Case Study 1: Diabetes, hypertension and high cholesterol

A 74 year-old male patient presented with controlled high blood pressure, high cholesterol, and diabetes. The patient stated that he takes takes (medications) as prescribed for 20+ years. He also smokes 10+ cigarettes a day for 40+ years.

Patient was informed about his increased risk for oral cancer, xerostomia and periodontal disease due to smoking and his medications. He said that he is aware but does not feel any dry mouth and does not feel that his periodontal disease is advancing. Upon assessments bilateral white leukoplakia on the gingiva of the mandibular posterior teeth was found. Patient also requested FMX radiographs in which more bone loss compared to his last radiographs were shown and this also translated in his periodontal readings in which pockets got deeper by 1-2mm . Patient also presented with a broken crown on #17D. All findings were explained to patient and appropriate referrals were given to the patient for evaluation of lesions and restorations.
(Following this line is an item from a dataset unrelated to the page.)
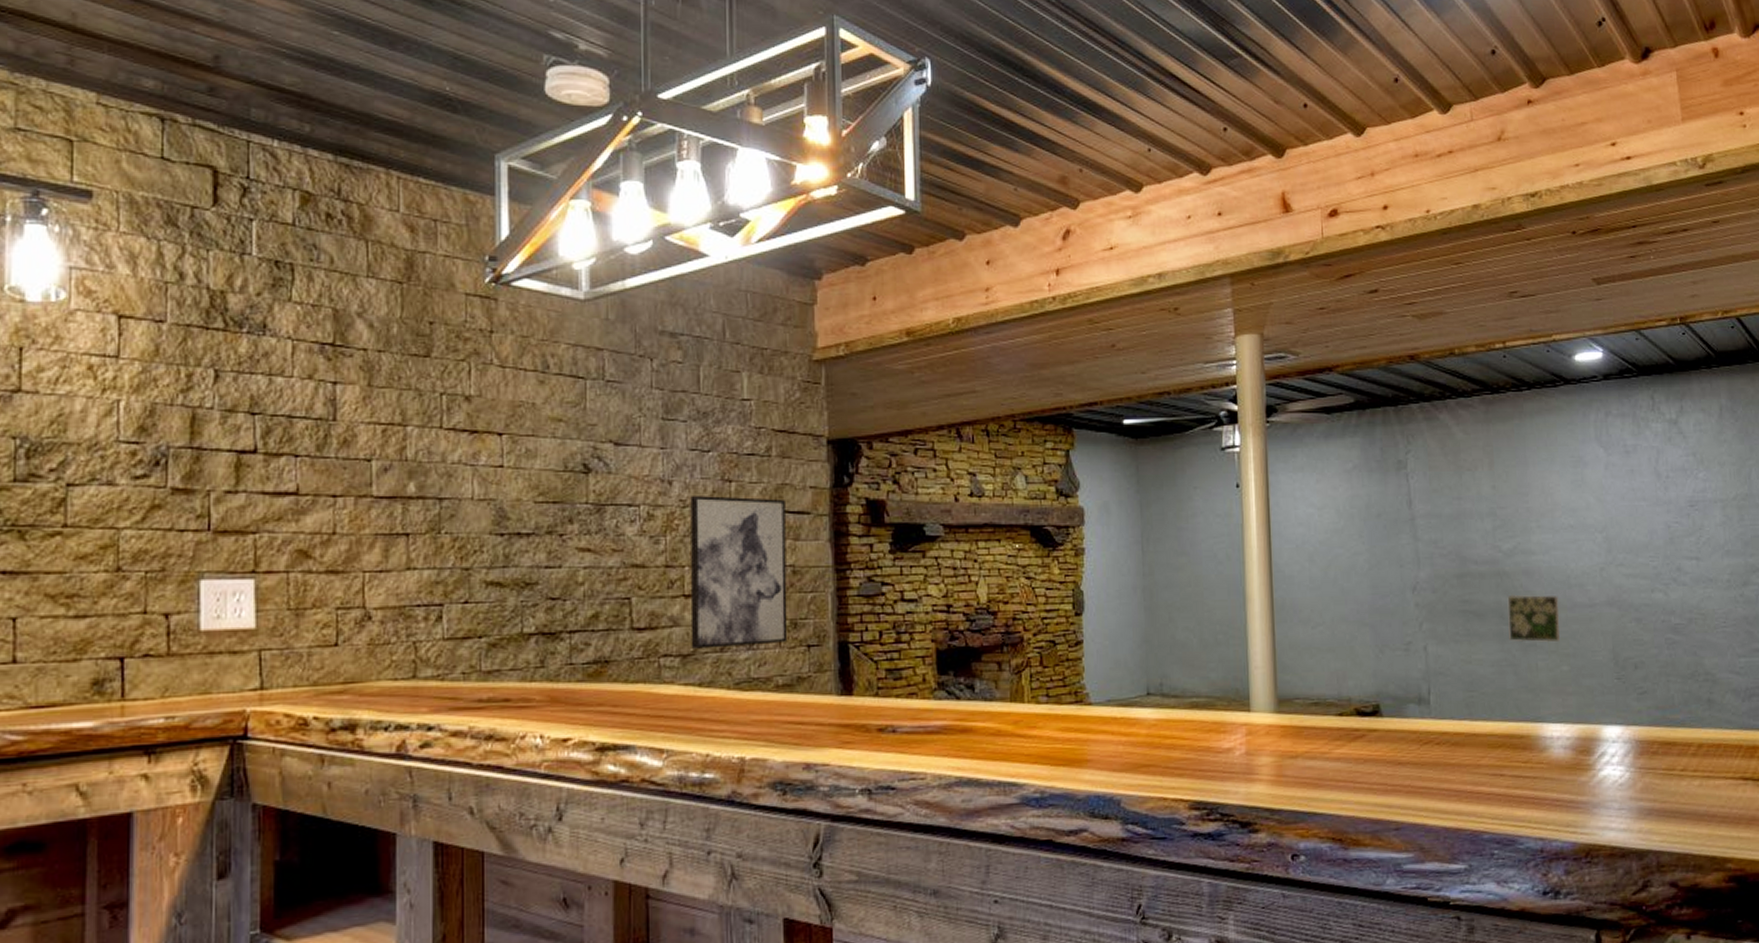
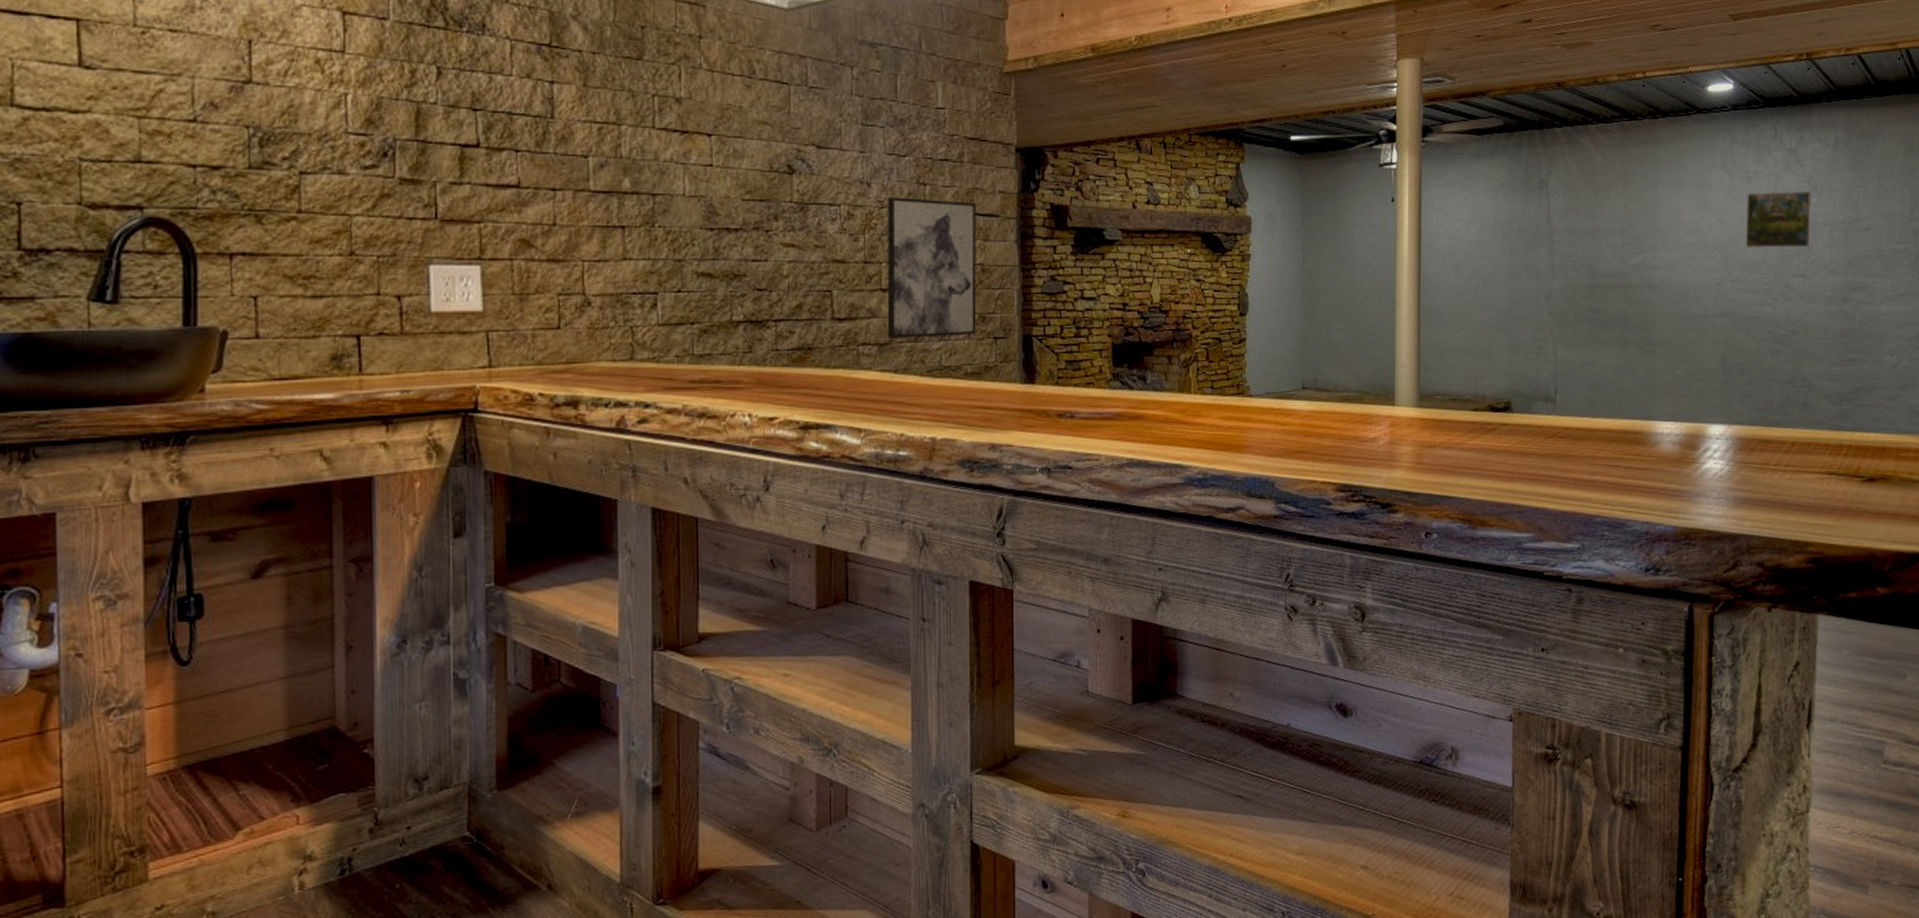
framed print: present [1507,594,1560,643] -> none [1631,305,1677,350]
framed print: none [1626,464,1700,530] -> present [1745,190,1811,249]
Scaling and root planning was done focusing on removing the stains, since that was the patient’s chief complaint during this visit. The stains were removed without the use of engine polishing and patient left satisfied with the results.

Patient was also advised about smoking cessation due to his increased risk for oral cancer. Patient explained that he is not interested in quitting since he has been smoking for so many years and nothing has happened to him. I still gave him some resources he can use for support if he changed his mind about quitting. I explained to him that he not only would his risk for oral cancer would decrease but also the rate of which his periodontal disease advances would decrease as well.